In some ways, the legacy healthcare platform has already done this. For example, check out Mirth for HL7. Unfortunately, these packages are too generic to function like what we would expect of the modern API (it is akin to the operating system level, as opposed to the application level). As healthcare becomes enabled by the API, it will evolve.

Parting thoughts

Healthcare is building the APIs. We need the developers to come to them. Driving developer adoption – harnessing their tinkering, their innovation, their transformative power – will advance healthcare. Better care at lower costs is what we need now and into the future.

healthcare API

The Healthcare API: A Brief History

The evolution of the healthcare API is a peculiar one. The healthcare API world was born in the 1990s, before many other API domains developed, and then followed quite a different evolutionary path than other verticals. Before the rise of the internet, other verticals developed closed software, adding any integration points that fit directly into their vision along the way. As the internet became common place, software became web-based and APIs took hold. It opened up new worlds. The trajectory and momentum started slowly, but with the advent of first SOAP, and then REST, and supporting technologies like OAuth, rose to a fevered pitch. APIs have taken off and transformed forever the ways we live and work. Mashing APIs into dashboards, portals, and ultimately, into apps, have become common place.
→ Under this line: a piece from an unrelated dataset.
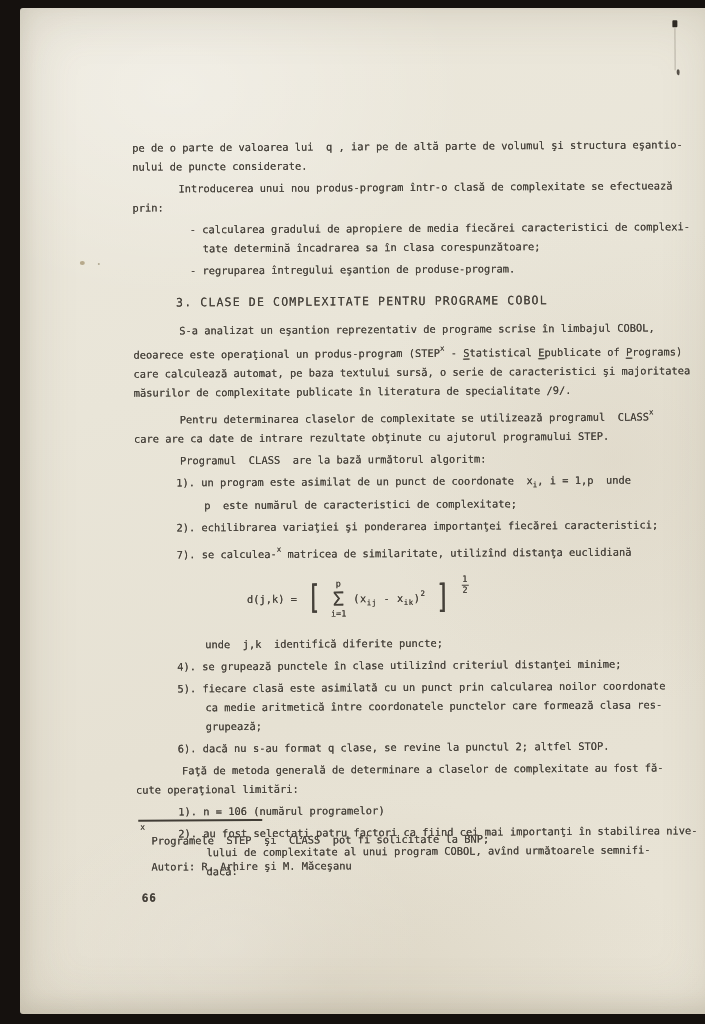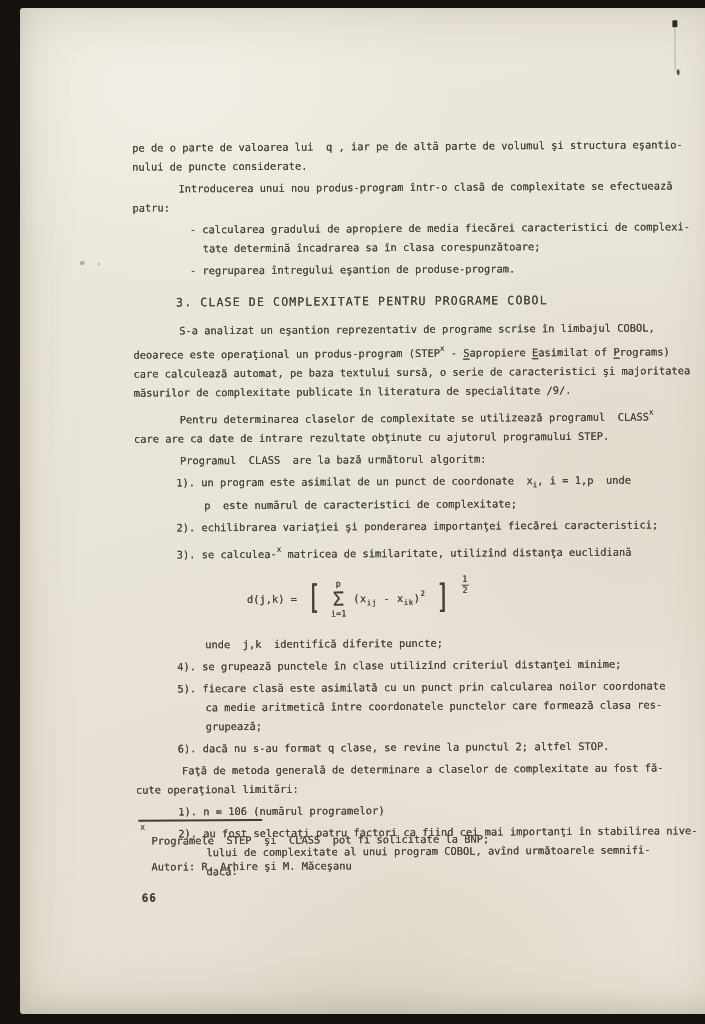"patru:" span { text: patru -> prin }
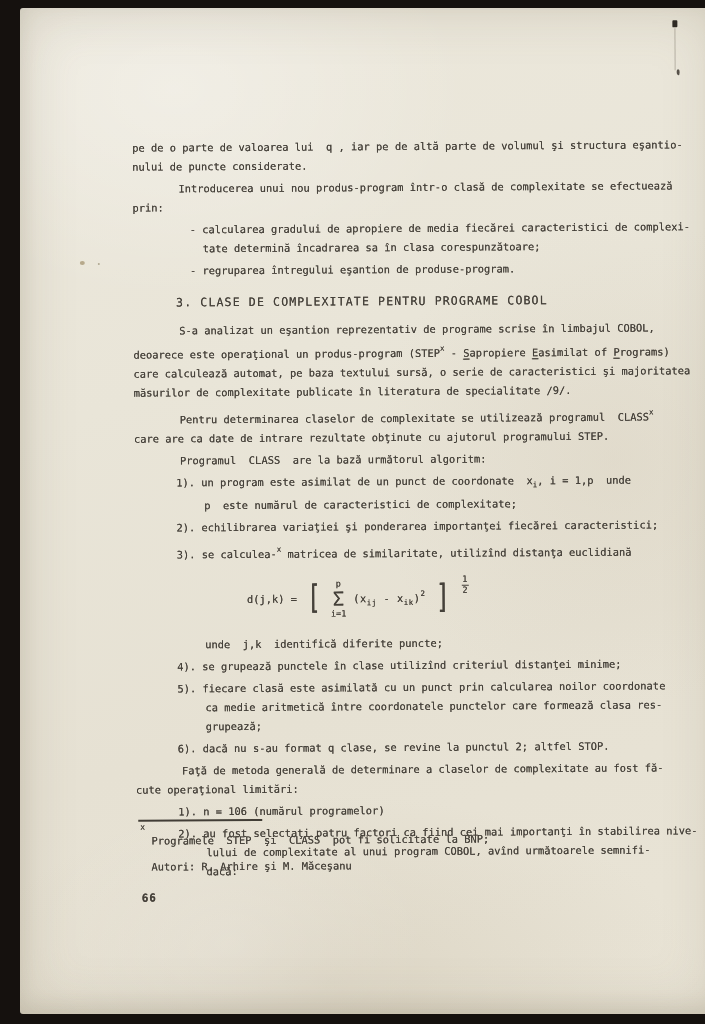"apropiere" span { text: apropiere -> tatistical }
Healthcare is different. Before I explain why, there is something critical to understand about this vertical. I often equate it to this example: take any other vertical, like banking. When you look at the banking software stack in any company, it consists of single-sourced core software, and back office software (like HR, payroll, staff scheduling, e-mail, etc.). Restaurants – same thing – a core piece of software, and back-office. Airline industry – same thing. Healthcare, on the other hand, consists of many different functions – patient registration, laboratory systems, radiology scheduling systems, radiology imaging systems, modality software, operating room software, nurse call software, the list goes on and on and on – and these are all provided by individual best of breed vendors. And they all need to talk to each other – otherwise, dire consequences.

So, for this reason, healthcare realized early on that they had to build interoperability first. Vendors came together and agreed on standard ways to communicate between each other. Baked into its very DNA, healthcare standards have taken to heart the need to work in harmony. Two of the core healthcare standards – HL7 and DICOM – have focused on communication between systems – transferring data and triggering workflow between and amongst each provider of software. This level of cooperation is relatively rare. This divergence from the evolution of other APIs happened early on, and has become more pronounced in recent years. 

While healthcare interoperability is clearly a strength, many people – physicians, nurses, patients, IT analysts, governments – all wondered – how is it that one can book a flight to anywhere in the world, share this information instantly to all their friends electronically, and explore the area they are traveling to by navigating virtual streets of continuous photos – and yet, schedule their CT examination on paper-based systems? The focus on interoperability as the common denominator has deprived the systems of what APIs make possible. Rapid growth by the armies of Red Bull guzzling developers have simply not been available. Forays into healthcare of those that built their business on the web API have failed in epic proportions. So – the question we needed to ask ourselves was, what can the healthcare industry learn? How can it benefit from these advancements? How can it transform itself like so many other industries have?

It is beginning to happen. We are seeing a renaissance in the healthcare API. Transformations are occurring – the advancements in API technology in other verticals is moving to this industry. It is happening fast, and it is happening furious. It is an exciting time to be a part of it.